Письма. Часть 2 - Марина Цветаева
Шрифт:
Интервал:
Закладка:
_______
Я рада, что Вам лучше жить. Я рада, что Вы больше не в Париже,[996] под угрозой всех этих, Вам совершенно ненужных дам. Пришлите мне на прочтение Св<ятую> Терезу,[997] я о ней недавно думала, читая „L’affaire Pranzini“[998] (подлинное уголовное парижское дело в конце прошл<ого> века).
Обнимаю Вас, Вера, не уставайте над письмами мне, я ведь знаю, что Вы меня любите.
М.
28-го апреля 1934 г.
Clamort (Seine)
10, Rue Lazare Carnot
Дорогая Вера,
— Наконец! —
Но знайте, что это — первые строки за много, много недель. После беловского вечера (поразившего меня силой человеческого сочувствия) сразу, на другое же утро — за переписку рукописи, переписку, значит — правку, варианты и т. д., значит — чистовую работу, самую увлекательную, но и трудную. Руднев ежеминутно посылал письма: скорей, скорей! Вот я и скакала. Потом — корректура, потом переписка двух больших отрывков для Посл<едних> Нов<остей>,[999] тоже скорей, скорей, чтобы опередить выход Записок, но тут — стоп: рукопись уже добрых две недели как залегла у Милюкова, вроде как под гробовые своды. А тут же слухи, что он вернулся — инвалидом: не читает, не пишет и не понимает. (Последствия автомобильного потрясения.[1000]) Гм… Очень жаль, конечно, хотя я его лично терпеть не могу, всю его породу энглизированного бездушия: Англия без Байрона и без моря — всю его породу — за всю свою (Байрона и моря без Англии) — но все же жаль, п. ч. старик, и когда-то потерял сына.[1001] Жаль-то жаль, но зачем давать ему в таком виде — меня на суд?? Теряю на этом деле 600 фр<анков> — два фельетона, не считая добрых двух дней времени на зряшную переписку.

**Извлечённые сведения:**
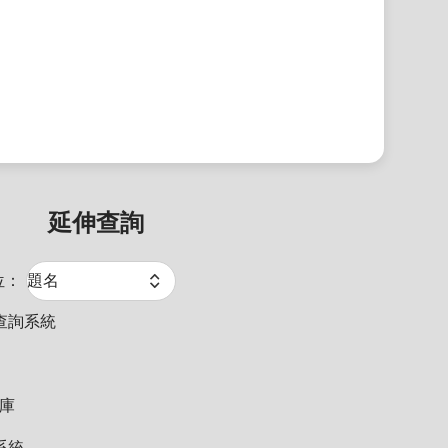
延伸查詢
位：
查詢系統
料庫
系統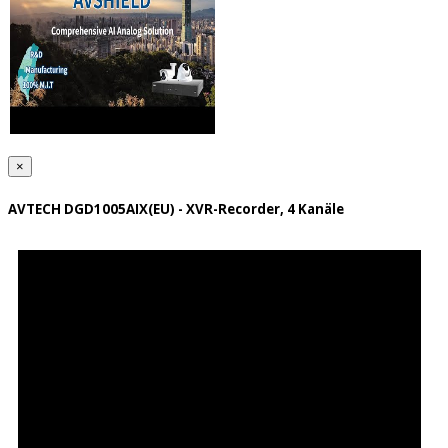
×
AVTECH DGD1005AIX(EU) - XVR-Recorder, 4 Kanäle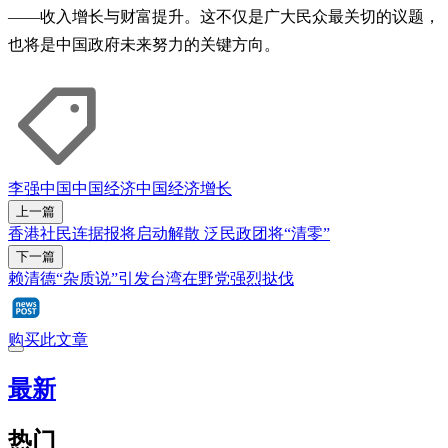
——收入增长与财富提升。这不仅是广大民众最关切的议题，
也将是中国政府未来努力的关键方向。
李强
中国
中国经济
中国经济增长
上一篇
香港社民连据报将启动解散 泛民政团将“清零”
下一篇
赖清德“杂质说”引发台湾在野党强烈挞伐
购买此文章
最新
热门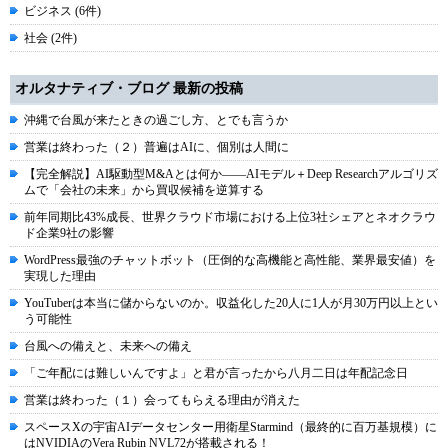
ビジネス (6件)
社会 (2件)
オルタナティブ・ブログ 最新の投稿
沖縄で台風が来たときの過ごし方、とでも言うか
営業は終わった（２）普遍はAIに、個別は人間に
【完全解説】AI駆動型M&Aとは何か――AIモデル＋Deep Researchアルゴリズ
ムで「会社の未来」から買収候補を逆算する
前年同期比43%成長、世界クラウド市場における上位3社シェアとネオクラウ
ド企業9社の影響
WordPress最強のチャットボット（圧倒的な高機能と高性能、業界最安値）を
実現した理由
YouTuberは本当に儲からないのか。収益化した20人に1人が月30万円以上とい
う可能性
台風への備えと、未来への備え
「ご年配には難しいんですよ」と君が言ったから八月二日は年配記念日
営業は終わった（１）会ってもらえる理由が消えた
スペースXの宇宙AIデータセンター用衛星Starmind（最終的に百万基規模）に
はNVIDIAのVera Rubin NVL72が搭載される！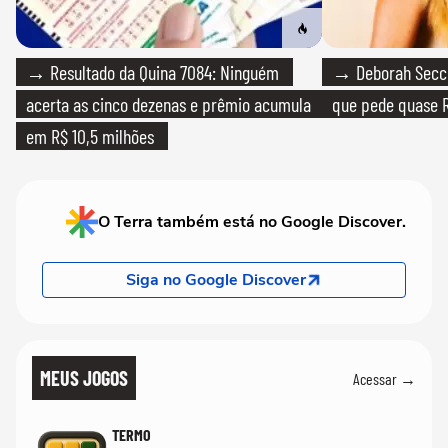
→ Resultado da Quina 7084: Ninguém
→ Deborah Secco
acerta as cinco dezenas e prêmio acumula
que pede quase R
em R$ 10,5 milhões
O Terra também está no Google Discover.
Siga no Google Discover
MEUS JOGOS
Acessar →
TERMO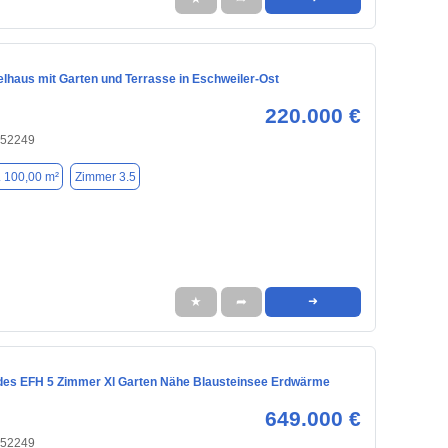
elhaus mit Garten und Terrasse in Eschweiler-Ost
220.000 €
 52249
. 100,00 m²
Zimmer 3.5
★
➦
➜
des EFH 5 Zimmer Xl Garten Nähe Blausteinsee Erdwärme
649.000 €
 52249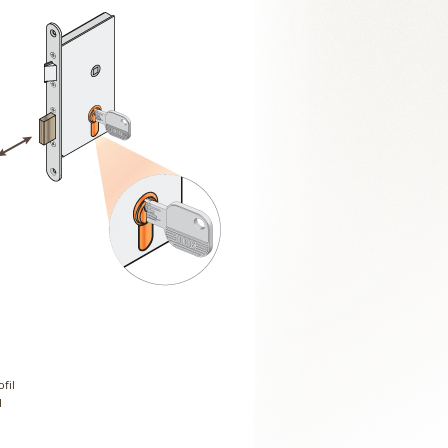
ofil
l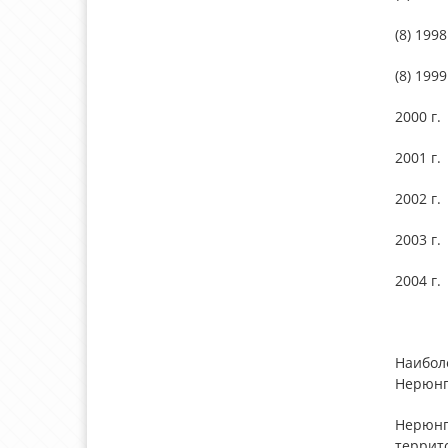
(8) 1998
(8) 1999
2000 г.
2001 г.
2002 г.
2003 г.
2004 г.
Наибол
Нерюнг
Нерюнг
террит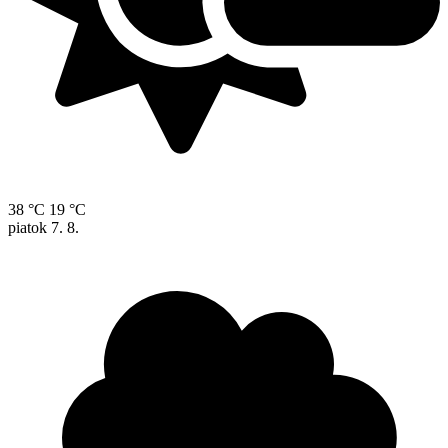
38 °C
19 °C
piatok
7. 8.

**Задание:** Продолжите письмо Марины Цветаевой к Вере от 28 апреля 1934 года с места, где обрывается текст.

**Ответ на задание:**
После переписки, и даже во время, грянули нарывы, целая нарывная напасть, вот уже второй месяц вся перевязанная, замазанная и заклеенная, а прививки делать нельзя, п. ч. три-четыре года назад чуть не умерла от второго „пропидона“ (?) и Н. И. Алексинская[1002] (прививала она) раз-навсегда остерегла меня от прививок, из-за моего неучтимого сердца.
Вот и терплю, и скриплю.
Но главное. Вера, дом. Войдите в положение: С<ергей> Я<ковлевич> человек не домашний, он в доме ничего не понимает, подметет середину комнаты и, загородясь от всего мира спиной, читает или пишет, а еще чаще — подставляя эту спину ливням, гоняет до изнеможения по Парижу.
Аля отсутствует с 81/2 ч. утра до 10 ч. вечера.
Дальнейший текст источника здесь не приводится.